É muita ingenuidade, acreditar que a mera propriedade privada vai evitar que um bando se amontoe em uma propriedade e provoque tumultos. Só para citar um exemplo, vocês nunca assistiram uma briga de bar? O que o proprietário do bar faz quando tem uma briga? Muitas vezes fica só gritando e chorando: “Parem com isso. Estão quebrando tudo. Que prejuizo!” E não pode fazer nada para evitar o tumulto, a briga, a confusão. Ao contrário do que o autor do artigo disse, a solução é a recriminalização das drogas. Tem que fazer como o Rudy Giuliani fez em Nova York.
Ancaps e austríacos não gostam do socialismo, porque sabem que ele não funciona.
Conservadores até gostam do socialismo (um estado forte impondo regras) mas odeiam os socialistas porque eles defendem uma “agenda de costumes” oposta à dos conservadores.

→ **Sua tarefa**: Reproduza, do trecho selecionado, a passagem que vai de "Ancaps e austríacos" até "à dos conservadores.". O material não tem relação com o trecho selecionado.

(Exercícios de interpretação de gráficos)

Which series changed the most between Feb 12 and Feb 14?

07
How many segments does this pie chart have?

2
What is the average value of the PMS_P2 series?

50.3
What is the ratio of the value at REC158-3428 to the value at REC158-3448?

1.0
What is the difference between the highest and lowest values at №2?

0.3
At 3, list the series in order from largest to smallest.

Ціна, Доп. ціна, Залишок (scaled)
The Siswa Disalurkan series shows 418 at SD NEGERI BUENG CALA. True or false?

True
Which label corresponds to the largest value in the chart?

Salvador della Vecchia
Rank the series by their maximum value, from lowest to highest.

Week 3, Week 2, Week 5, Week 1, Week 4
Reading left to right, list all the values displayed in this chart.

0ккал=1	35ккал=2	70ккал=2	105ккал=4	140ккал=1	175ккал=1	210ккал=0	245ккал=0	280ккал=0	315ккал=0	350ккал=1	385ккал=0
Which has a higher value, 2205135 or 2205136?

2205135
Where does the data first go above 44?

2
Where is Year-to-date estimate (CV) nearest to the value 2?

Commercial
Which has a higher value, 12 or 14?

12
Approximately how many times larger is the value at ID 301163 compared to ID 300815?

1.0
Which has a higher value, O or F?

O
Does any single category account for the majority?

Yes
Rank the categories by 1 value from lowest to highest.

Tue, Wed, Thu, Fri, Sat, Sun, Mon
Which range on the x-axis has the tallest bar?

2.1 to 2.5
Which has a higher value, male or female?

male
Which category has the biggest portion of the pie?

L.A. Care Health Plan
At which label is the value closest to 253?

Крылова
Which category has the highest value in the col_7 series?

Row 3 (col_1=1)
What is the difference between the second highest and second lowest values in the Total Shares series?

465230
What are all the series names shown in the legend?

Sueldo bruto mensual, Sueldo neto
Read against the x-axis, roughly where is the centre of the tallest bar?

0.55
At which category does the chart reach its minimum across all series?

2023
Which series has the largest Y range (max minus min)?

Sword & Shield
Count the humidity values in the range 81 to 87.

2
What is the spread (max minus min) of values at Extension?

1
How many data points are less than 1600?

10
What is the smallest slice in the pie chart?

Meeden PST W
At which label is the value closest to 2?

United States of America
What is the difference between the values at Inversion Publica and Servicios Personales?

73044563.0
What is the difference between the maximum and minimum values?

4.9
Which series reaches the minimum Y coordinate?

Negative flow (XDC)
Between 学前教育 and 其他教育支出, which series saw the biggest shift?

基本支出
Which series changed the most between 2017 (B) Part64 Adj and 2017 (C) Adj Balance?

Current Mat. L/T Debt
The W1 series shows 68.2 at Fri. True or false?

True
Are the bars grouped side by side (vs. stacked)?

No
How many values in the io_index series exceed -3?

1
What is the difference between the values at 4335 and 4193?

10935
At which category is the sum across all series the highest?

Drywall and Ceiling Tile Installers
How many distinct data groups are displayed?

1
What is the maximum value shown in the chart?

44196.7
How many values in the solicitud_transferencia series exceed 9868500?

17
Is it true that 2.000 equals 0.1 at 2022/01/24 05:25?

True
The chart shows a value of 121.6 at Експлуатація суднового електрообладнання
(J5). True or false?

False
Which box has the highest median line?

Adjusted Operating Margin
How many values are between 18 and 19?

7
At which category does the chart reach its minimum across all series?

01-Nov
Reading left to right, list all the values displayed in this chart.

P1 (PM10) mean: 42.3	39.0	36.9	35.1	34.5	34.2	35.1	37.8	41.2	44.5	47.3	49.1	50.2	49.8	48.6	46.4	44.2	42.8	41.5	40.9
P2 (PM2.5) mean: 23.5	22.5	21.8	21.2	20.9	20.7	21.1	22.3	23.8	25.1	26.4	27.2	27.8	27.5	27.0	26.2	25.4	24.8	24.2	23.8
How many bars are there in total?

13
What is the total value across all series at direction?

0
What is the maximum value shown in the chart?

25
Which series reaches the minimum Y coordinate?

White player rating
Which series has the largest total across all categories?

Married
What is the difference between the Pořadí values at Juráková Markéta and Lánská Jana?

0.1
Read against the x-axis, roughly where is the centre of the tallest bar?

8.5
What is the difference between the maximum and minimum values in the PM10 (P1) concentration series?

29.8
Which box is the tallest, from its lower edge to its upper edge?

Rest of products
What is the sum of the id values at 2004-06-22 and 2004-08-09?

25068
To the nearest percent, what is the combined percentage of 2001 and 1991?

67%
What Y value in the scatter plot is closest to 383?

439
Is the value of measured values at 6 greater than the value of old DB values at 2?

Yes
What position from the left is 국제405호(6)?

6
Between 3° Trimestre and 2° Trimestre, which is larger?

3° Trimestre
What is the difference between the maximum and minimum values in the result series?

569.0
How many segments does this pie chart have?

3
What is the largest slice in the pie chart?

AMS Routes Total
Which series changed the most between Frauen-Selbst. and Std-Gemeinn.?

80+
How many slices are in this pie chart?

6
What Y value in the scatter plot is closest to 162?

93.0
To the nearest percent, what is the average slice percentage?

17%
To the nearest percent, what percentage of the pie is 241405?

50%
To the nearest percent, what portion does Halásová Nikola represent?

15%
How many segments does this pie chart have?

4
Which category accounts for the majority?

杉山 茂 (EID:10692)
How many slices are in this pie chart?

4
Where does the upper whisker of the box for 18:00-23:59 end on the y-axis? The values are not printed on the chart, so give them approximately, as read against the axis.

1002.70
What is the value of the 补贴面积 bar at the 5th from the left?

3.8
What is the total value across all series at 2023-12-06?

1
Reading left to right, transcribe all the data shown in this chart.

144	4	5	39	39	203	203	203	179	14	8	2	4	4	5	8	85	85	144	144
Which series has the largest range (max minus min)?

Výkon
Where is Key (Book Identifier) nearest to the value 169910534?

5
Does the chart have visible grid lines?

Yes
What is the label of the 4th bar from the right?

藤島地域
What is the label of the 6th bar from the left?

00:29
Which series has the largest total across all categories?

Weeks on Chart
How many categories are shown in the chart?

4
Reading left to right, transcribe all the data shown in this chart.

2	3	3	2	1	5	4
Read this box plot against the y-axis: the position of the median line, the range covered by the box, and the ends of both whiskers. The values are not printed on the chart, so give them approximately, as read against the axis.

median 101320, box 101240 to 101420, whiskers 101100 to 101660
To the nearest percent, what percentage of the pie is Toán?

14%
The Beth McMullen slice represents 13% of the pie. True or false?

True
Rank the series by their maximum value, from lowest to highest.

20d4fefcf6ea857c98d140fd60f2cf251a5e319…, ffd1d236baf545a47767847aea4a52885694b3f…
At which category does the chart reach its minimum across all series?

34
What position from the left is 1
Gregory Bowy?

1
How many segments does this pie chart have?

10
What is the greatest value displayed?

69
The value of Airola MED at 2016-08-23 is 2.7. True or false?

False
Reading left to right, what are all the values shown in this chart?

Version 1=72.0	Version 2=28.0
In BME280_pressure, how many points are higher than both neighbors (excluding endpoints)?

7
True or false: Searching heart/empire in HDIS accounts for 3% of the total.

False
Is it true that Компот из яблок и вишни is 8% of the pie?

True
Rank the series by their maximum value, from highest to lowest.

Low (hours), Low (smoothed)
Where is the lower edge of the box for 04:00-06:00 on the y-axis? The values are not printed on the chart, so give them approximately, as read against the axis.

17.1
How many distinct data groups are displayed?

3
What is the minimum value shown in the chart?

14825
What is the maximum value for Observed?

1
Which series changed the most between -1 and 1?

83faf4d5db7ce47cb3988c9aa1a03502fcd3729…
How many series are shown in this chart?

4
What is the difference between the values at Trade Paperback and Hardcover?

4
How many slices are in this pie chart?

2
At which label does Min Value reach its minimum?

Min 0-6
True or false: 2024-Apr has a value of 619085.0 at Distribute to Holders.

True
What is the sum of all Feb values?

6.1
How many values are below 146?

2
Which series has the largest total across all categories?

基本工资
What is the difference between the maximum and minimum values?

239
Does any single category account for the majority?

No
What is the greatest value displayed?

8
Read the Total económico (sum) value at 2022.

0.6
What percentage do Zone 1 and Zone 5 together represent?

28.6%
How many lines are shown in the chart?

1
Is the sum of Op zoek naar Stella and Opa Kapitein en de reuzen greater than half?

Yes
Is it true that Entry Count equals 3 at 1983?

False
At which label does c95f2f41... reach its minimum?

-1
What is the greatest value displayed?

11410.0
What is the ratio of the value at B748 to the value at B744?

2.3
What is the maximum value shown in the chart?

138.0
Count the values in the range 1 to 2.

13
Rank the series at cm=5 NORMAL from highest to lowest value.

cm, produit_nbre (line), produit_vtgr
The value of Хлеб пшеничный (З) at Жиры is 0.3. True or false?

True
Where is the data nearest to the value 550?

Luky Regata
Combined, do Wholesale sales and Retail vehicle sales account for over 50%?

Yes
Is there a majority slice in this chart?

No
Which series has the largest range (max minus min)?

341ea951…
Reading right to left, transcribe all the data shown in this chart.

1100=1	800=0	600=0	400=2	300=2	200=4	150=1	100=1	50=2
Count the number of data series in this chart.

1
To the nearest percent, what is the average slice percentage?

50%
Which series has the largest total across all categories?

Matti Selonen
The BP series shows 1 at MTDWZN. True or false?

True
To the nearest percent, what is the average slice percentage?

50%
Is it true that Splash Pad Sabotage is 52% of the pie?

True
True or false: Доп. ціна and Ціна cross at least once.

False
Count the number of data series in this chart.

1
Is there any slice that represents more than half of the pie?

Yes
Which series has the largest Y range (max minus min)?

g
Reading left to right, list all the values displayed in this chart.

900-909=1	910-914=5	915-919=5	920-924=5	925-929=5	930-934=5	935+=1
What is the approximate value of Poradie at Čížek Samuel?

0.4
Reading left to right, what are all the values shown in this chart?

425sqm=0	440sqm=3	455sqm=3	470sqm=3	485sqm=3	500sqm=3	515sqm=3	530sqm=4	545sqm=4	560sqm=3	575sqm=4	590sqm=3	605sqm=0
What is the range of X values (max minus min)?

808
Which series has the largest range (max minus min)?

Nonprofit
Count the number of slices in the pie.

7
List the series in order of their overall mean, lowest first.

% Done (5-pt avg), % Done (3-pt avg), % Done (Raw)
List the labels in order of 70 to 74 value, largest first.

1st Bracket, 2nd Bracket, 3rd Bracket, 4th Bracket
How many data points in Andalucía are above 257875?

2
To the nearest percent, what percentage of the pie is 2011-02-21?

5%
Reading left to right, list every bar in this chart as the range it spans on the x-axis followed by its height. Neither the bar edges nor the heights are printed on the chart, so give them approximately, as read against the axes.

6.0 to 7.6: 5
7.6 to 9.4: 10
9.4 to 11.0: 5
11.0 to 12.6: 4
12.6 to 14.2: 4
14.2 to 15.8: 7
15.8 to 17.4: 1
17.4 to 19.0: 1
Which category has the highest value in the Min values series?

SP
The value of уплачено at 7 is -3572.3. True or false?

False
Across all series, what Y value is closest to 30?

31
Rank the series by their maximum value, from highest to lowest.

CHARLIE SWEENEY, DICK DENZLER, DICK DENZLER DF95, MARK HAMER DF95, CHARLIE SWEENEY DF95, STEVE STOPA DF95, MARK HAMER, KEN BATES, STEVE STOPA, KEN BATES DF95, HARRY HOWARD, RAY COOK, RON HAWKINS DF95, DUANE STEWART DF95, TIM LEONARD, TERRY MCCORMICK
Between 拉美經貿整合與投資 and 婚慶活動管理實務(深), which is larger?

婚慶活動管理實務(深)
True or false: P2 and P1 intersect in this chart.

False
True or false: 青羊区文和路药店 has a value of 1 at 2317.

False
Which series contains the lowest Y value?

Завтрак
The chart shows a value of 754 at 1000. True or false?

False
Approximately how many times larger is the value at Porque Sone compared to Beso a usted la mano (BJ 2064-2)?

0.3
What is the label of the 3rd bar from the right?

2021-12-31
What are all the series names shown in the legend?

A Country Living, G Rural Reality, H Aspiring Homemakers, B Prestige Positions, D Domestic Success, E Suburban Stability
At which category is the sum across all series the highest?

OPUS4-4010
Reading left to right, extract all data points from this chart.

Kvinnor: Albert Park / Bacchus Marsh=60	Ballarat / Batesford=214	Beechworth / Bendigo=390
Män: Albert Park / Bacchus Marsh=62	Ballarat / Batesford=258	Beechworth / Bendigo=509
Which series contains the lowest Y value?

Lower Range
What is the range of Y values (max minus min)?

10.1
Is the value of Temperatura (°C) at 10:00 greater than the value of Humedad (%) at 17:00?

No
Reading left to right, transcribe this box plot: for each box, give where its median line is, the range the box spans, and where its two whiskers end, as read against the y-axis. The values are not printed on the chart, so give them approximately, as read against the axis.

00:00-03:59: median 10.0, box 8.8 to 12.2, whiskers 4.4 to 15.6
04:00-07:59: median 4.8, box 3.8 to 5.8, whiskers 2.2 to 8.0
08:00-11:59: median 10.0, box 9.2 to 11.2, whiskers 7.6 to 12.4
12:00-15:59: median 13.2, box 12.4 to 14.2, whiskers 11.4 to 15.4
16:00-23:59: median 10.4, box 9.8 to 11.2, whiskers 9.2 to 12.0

→ **Resposta à tarefa**:
Ancaps e austríacos não gostam do socialismo, porque sabem que ele não funciona.
Conservadores até gostam do socialismo (um estado forte impondo regras) mas odeiam os socialistas porque eles defendem uma “agenda de costumes” oposta à dos conservadores.